(Written task):
Some of the lines below need repeating. Reproduce exactly those between the lines holding "alineándose con criterios de sostenibilidad" and "supervisar el avance de las excavaciones en", inclusive.

(Exercise inputs):

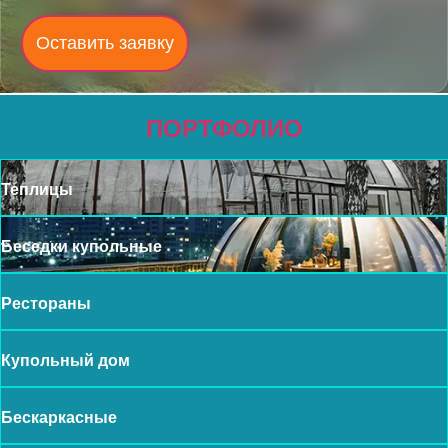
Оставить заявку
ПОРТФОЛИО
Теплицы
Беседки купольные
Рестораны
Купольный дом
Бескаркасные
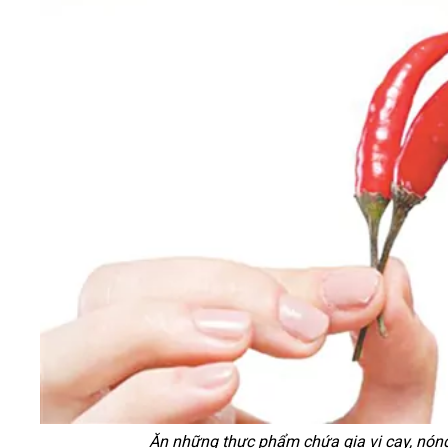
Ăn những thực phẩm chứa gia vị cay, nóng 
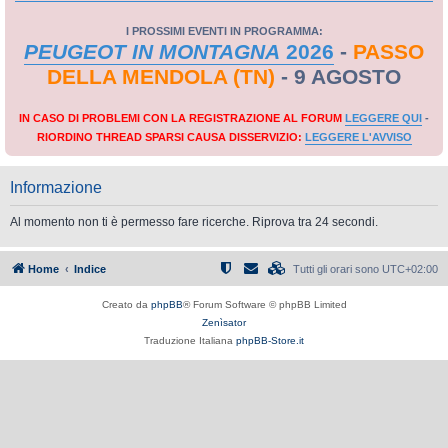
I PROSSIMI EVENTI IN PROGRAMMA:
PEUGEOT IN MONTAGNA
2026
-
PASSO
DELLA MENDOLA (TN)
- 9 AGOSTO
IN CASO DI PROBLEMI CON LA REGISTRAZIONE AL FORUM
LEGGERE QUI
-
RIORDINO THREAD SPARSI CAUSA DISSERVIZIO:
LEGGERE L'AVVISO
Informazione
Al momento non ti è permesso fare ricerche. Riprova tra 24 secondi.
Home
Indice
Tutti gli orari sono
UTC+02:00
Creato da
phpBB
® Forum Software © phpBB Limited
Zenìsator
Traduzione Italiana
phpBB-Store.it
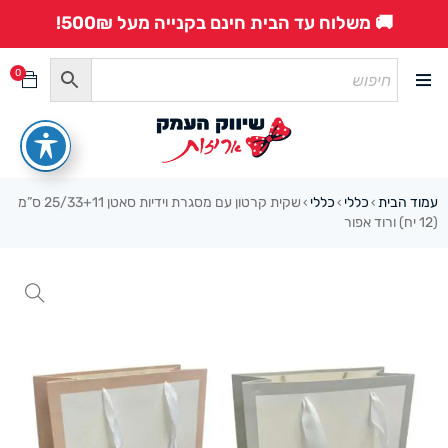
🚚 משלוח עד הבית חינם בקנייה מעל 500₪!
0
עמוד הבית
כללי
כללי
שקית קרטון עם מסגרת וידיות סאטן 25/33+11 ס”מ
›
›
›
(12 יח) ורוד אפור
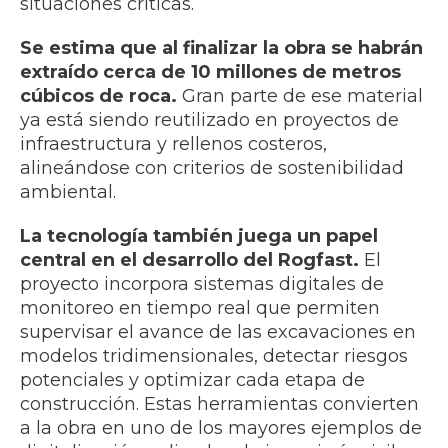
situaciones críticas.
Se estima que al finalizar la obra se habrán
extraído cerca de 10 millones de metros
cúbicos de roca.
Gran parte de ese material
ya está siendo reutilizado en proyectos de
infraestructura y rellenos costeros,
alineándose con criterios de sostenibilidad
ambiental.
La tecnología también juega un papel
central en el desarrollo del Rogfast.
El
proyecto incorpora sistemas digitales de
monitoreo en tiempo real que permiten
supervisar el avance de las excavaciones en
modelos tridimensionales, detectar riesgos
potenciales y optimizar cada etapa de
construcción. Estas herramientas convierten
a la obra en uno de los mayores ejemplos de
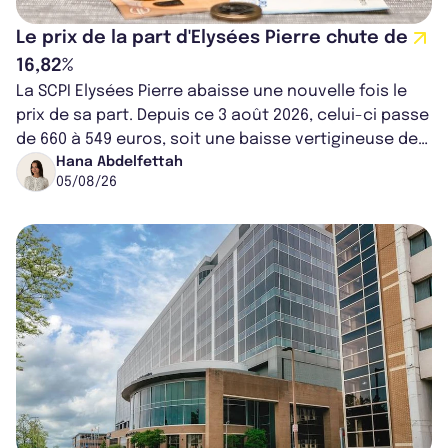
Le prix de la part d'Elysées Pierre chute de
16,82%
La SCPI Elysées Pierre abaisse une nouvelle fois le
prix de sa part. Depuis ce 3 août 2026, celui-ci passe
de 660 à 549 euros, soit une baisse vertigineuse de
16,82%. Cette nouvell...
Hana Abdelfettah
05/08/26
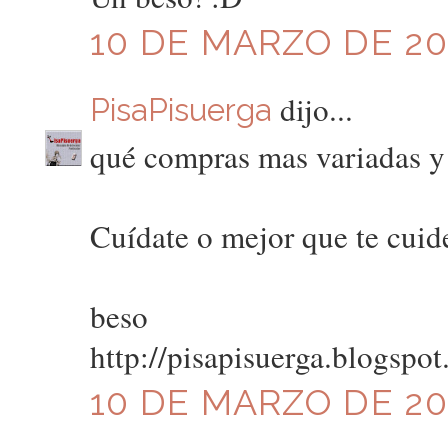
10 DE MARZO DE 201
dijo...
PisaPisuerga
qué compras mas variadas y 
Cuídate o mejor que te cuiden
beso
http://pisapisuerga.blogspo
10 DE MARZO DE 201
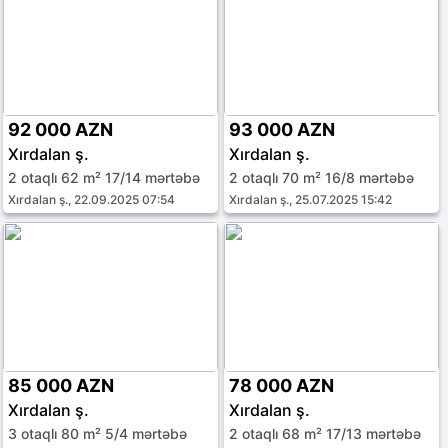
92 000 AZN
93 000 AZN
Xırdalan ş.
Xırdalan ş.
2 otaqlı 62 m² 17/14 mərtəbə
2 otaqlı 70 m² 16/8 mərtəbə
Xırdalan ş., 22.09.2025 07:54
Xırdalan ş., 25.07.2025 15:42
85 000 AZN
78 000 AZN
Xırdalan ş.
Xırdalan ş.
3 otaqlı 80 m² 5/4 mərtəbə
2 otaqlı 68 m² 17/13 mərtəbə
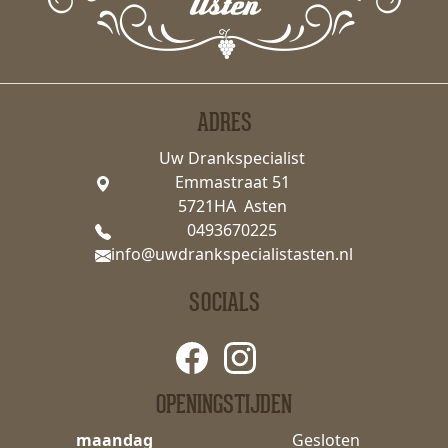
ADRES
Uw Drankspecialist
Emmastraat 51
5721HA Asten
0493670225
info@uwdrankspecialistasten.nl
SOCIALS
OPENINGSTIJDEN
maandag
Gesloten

* * *

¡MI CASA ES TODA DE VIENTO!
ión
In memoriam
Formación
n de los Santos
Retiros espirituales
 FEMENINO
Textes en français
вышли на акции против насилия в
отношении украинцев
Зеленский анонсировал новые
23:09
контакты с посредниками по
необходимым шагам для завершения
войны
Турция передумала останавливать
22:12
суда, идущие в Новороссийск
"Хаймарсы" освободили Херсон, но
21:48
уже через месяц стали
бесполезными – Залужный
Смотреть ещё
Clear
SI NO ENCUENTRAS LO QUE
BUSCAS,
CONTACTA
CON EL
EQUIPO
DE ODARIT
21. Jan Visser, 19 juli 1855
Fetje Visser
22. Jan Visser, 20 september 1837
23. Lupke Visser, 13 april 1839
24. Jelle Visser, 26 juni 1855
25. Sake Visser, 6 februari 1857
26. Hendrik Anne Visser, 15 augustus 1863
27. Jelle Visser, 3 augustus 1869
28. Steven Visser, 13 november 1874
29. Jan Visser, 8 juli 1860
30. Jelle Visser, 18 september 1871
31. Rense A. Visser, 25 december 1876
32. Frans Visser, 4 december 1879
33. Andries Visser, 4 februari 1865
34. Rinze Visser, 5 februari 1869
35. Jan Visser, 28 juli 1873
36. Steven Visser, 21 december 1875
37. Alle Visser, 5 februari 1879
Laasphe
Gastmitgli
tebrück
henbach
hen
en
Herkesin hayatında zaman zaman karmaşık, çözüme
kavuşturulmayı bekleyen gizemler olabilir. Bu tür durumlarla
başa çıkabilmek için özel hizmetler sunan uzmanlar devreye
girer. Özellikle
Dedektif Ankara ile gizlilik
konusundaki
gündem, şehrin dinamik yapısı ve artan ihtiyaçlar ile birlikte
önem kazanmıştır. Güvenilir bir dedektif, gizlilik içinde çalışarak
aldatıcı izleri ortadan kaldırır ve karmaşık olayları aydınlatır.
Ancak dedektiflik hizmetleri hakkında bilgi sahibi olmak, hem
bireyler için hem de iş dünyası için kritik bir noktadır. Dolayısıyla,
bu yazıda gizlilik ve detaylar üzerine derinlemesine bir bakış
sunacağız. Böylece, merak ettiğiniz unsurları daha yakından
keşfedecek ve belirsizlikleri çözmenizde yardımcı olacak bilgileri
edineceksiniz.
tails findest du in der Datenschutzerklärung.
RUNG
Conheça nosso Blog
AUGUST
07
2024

(Result):
alineándose con criterios de sostenibilidad
ambiental.
La tecnología también juega un papel
central en el desarrollo del Rogfast.
El
proyecto incorpora sistemas digitales de
monitoreo en tiempo real que permiten
supervisar el avance de las excavaciones en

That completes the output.